Glioblastoma is an aggressive type of cancer that arises in the brain or spinal cord. Researchers have identified a new drug that exploits DNA repair defects to selectively target tumours that are resistant to chemotherapy treatment with temozolomide. The research is published in Science.
The paper addresses an "entrenched" problem in oncology: since the discovery of temozolomide and its clinical application, there has been no further improvement in the treatment of the most common and lethal primary brain tumour, glioblastoma. This is too many years ago now and there have been many failed efforts to improve the situation. Although temozolomide increases survival - applied after surgery to remove the tumour and subsequent radiotherapy - this treatment only improves patients' life expectancy by a few months. This is why this result is promising, as it identifies a drug that could kill tumour cells that are resistant to the aforementioned treatment by following a chemical strategy that multiplies the damage to their DNA.

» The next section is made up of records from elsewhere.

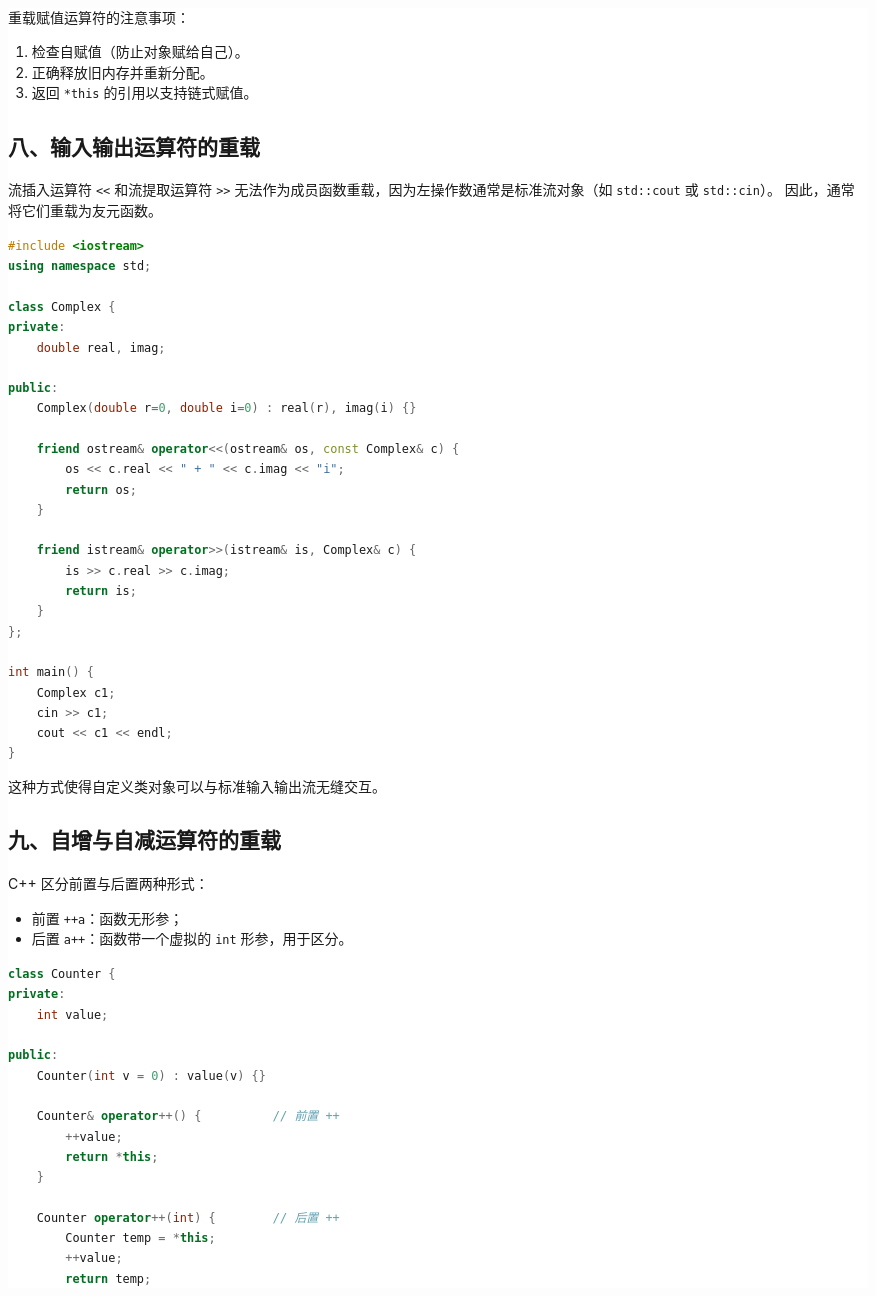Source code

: 重载赋值运算符的注意事项：

1. 检查自赋值（防止对象赋给自己）。
2. 正确释放旧内存并重新分配。
3. 返回 `*this` 的引用以支持链式赋值。

## 八、输入输出运算符的重载

流插入运算符 `<<` 和流提取运算符 `>>` 无法作为成员函数重载，因为左操作数通常是标准流对象（如 `std::cout` 或 `std::cin`）。
因此，通常将它们重载为友元函数。

```cpp
#include <iostream>
using namespace std;

class Complex {
private:
    double real, imag;

public:
    Complex(double r=0, double i=0) : real(r), imag(i) {}

    friend ostream& operator<<(ostream& os, const Complex& c) {
        os << c.real << " + " << c.imag << "i";
        return os;
    }

    friend istream& operator>>(istream& is, Complex& c) {
        is >> c.real >> c.imag;
        return is;
    }
};

int main() {
    Complex c1;
    cin >> c1;
    cout << c1 << endl;
}
```

这种方式使得自定义类对象可以与标准输入输出流无缝交互。

## 九、自增与自减运算符的重载

C++ 区分前置与后置两种形式：

* 前置 `++a`：函数无形参；
* 后置 `a++`：函数带一个虚拟的 `int` 形参，用于区分。

```cpp
class Counter {
private:
    int value;

public:
    Counter(int v = 0) : value(v) {}

    Counter& operator++() {          // 前置 ++
        ++value;
        return *this;
    }

    Counter operator++(int) {        // 后置 ++
        Counter temp = *this;
        ++value;
        return temp;
```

The paper is very strong on the chemical strategy and the results are clear even in a patient-derived in vivo (PDX) model of this tumour. Caution is called for by the fact that no additional glioblastoma models are tested (glioblastomas are characterised by great plasticity), and the need still to have a pharmacological strategy to enter clinical trials. Glioblastoma is a type of tumour that has already dashed our hopes on other occasions. However, if the results were validated in more glioblastoma models and if the pharmacological strategy could evolve into a possible clinical trial, it would open the door to treating many other tumours, not just brain tumours, where genomic instability is both a necessary point for their evolution and an Achilles' heel.